Negative emotions tend to have an insidious, long term presence, which is bad for health, toxic for relationships and damaging for a career. Surprisingly however, negative emotions can and often play a role in long term success. Although positive emotions are the most important generators of personal and professional success, in some cases, luxury and comfort can lead to laziness and mediocrity. Promising, overconfident young talents can morph into disillusioned, bitter personalities, with insignificant lives. What is the explanation for such contrasting outcomes? Solution can be found in the complexity of emotional regulation.

Our inner thoughts stretch out into the past or the future, but we respond to stimulus (by actions and behavior) in a fraction of a second. This fast reaction rate does not leave time for careful analysis or analytic thinking. The action part of our lives necessarily occurs in a completely automatic fashion, directed by our momentary mental state. We know that positive emotions feel good and they have powerful health benefits, yet we cannot help feeling blue, aggravated, or get teary eyed when faced with tragedy. Emotions are not under conscious control and have unstoppable power in directing our lives.

Emotions are energy states; therefore they cannot be altered without interaction with the outside world! However, changing our attitude about a situation is like switching the car into reverse. Attitude can overturn the emotional charge between positive and negative intention in an instant (for example, love can turn into hate or vice versa). This is the reason, negative emotions can propel someone toward success and positive emotions can lead to failure. For example, stress affects almost everybody from time to time, yet some people manage to strive in spite, or because of stress. Those, who can maintain focus on positive attachments or goals (by positive attitude), will transform a negative emotional state into positive one, greater brain frequencies into lower ones. This process requires patience and determination, but if done consequently, it will lead to long term success. It is therefore often found that personal challenges, which can even take the form of a physical handicap, can become the source of exceptional creative and professional success.

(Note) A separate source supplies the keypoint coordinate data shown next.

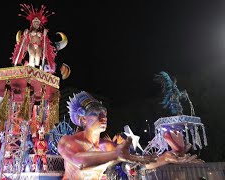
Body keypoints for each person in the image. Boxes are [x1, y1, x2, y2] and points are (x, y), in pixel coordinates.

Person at [58, 91, 201, 180]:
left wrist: (164, 158)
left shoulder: (107, 146)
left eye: (105, 114)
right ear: (83, 119)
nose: (103, 118)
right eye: (96, 114)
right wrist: (116, 154)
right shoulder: (68, 142)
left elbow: (137, 163)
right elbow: (81, 163)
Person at [11, 4, 67, 73]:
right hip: (31, 44)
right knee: (32, 54)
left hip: (39, 46)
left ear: (40, 24)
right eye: (35, 22)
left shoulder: (42, 32)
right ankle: (31, 68)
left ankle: (37, 70)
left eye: (37, 22)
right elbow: (25, 38)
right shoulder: (29, 31)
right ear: (32, 23)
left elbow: (45, 42)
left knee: (37, 56)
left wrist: (44, 34)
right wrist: (26, 34)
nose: (36, 23)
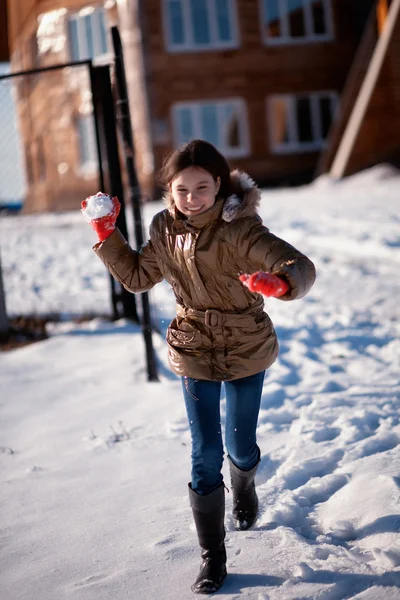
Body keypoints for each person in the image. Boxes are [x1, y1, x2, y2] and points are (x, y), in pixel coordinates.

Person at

Goals are powerful motivators toward success. Even in robotic simulations a characteristic future control grabbing is found by Wissner-Gross and Freer. Both immediate satisfaction (short term joy) and aggravation by unsatisfactory circumstances exhausts future opportunities by using up energies in the present. Mental calm, non-reaction in the present on the other hand conserves energy for progress, increasing future freedom. How to navigate life's emotional complexity? The situation can be well visualized as a moving boat. As side-to-side movements slow the boat, emotional storms derail progress, but a fast moving boat cannot rocks side to side. Recent scientific studies support the above claim and can be found in my book. Emotional stability is an inner confidence, which is the engine of mental progress. What kind of a boat are you? Can you reliably regain your inner calm when things are tough?